A advogada acentua ainda que o proprietário do estabelecimento comercial afirma ter sido agredido verbalmente pela família do dependente. “Ele foi chamado de velho sem vergonha”, alega, dizendo que o cliente desconhecia o problema de alcoolismo do freguês. “Seo (nome do comerciante) é vítima, mas passou a autor”, considera a advogada do homem que topou desembolsar R$ 500 para colocar ponto final ao imbróglio.


Para advogado da família do dependente pivô do processo, em nova fase de tratamento contra o alcoolismo, muitas famílias desconhecem a legislação e não se dão conta de que podem mover ações contra quem vender bebida para entes com comprovado problemas com álcool. “O dono do bar tem responsabilidade”, considera.


Em caso inverso ao ocorrido no bar do Jardim Panorama, um comerciante sentiu o drama na pele, ou melhor, na pele do filho adolescente, para mudar a postura quanto a venda de álcool para pessoas embriagadas ou comprovadamente alcoólatras.


Morador da cidade de Fartura, região de Piraju, na divisa com o Estado do Paraná, o comerciante Luiz Fernando Bertoni periodicamente vem a Bauru, na companhia da esposa Liliane, para acompanhar o tratamento do filho Victório, de 25 anos. O rapaz, um dos atendidos pela comunidade terapêutica Esquadrão da Vida, está em fase final de recuperação. Desde o final da adolescência, Victório diz enfrentar problemas de saúde, sociais e emocionais causados pela bebida.


Após o drama enfrentado pelo filho, Luiz Fernando, que tem uma padaria, diz não comercializar bebidas com pessoas em aparente estado ou de comprovado vício. “Mais do que uma questão de lei, o mais importante é o bom senso do comerciante”, distingue Luiz.


O ápice do tormento etílico ocorreu em Jacarezinho (PR), cidade onde ele estudava Biologia. Numa manhã de domingo “pós-balada”, ele se lembra de acordar todo machucado. “É a amnésia alcoólica. Eu havia quebrado o vidro de uma porta do terminal rodoviário”, lembra-se.

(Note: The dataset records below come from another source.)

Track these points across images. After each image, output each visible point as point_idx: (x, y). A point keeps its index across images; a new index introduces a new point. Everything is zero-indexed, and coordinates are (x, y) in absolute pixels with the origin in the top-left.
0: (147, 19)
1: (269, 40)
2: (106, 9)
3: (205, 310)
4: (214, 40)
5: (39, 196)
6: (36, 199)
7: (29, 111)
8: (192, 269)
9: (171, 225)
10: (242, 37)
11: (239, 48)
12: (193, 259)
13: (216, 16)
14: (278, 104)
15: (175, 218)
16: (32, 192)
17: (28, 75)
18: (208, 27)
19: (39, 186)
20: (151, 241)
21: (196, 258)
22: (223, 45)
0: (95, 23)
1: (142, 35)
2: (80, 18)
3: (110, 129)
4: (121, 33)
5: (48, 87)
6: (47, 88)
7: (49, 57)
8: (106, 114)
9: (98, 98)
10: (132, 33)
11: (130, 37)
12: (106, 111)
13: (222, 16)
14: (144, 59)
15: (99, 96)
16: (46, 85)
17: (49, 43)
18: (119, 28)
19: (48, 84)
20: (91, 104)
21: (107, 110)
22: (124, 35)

Na ocasião, o jovem, recorda a mãe visivelmente emocionada, no afã de conseguir mais bebida na alta madrugada, havia se rebelado porque o bar da estação que já estava fechado. O álcool, atribui Victório, o impulsionou também para o consumo de drogas ilícitas. “Hoje tenho noção do quanto o tratamento foi importante para mim”, reconhece o jovem, que pretende seguir como voluntário na comunidade terapêutica.

 

Lei ‘cambaleante’

O promotor João Henrique Ferreira, apesar de estar a frente do caso, não se mostra tão otimista quanto a possíveis novos processos motivados pela iniciativa dos familiares de V. Para o jurista, mais do que leis mais severas, são necessários mecanismos para que as mesmas sejam colocadas em prática. “Nossa legislação precisa ser revista para efetuar o aplicativo. É necessário criar a efetividade. Ao invés de estipular-se penas de um ano, é mais eficaz garantir que a atual pena de um mês seja rigorosamente cumprida”, acredita o representante do Ministério Público.


Ferreira tem razão. Lei é o que mais existe. O problema está na hora de cumprir. Além da venda de bebida para alcoólatras, o artigo 63 da Lei das Contravenções Penais também considera ilícito o comércio de álcool para menores de idade. A pena, ao menos no papel, varia de dois meses a um ano de prisão ou multa.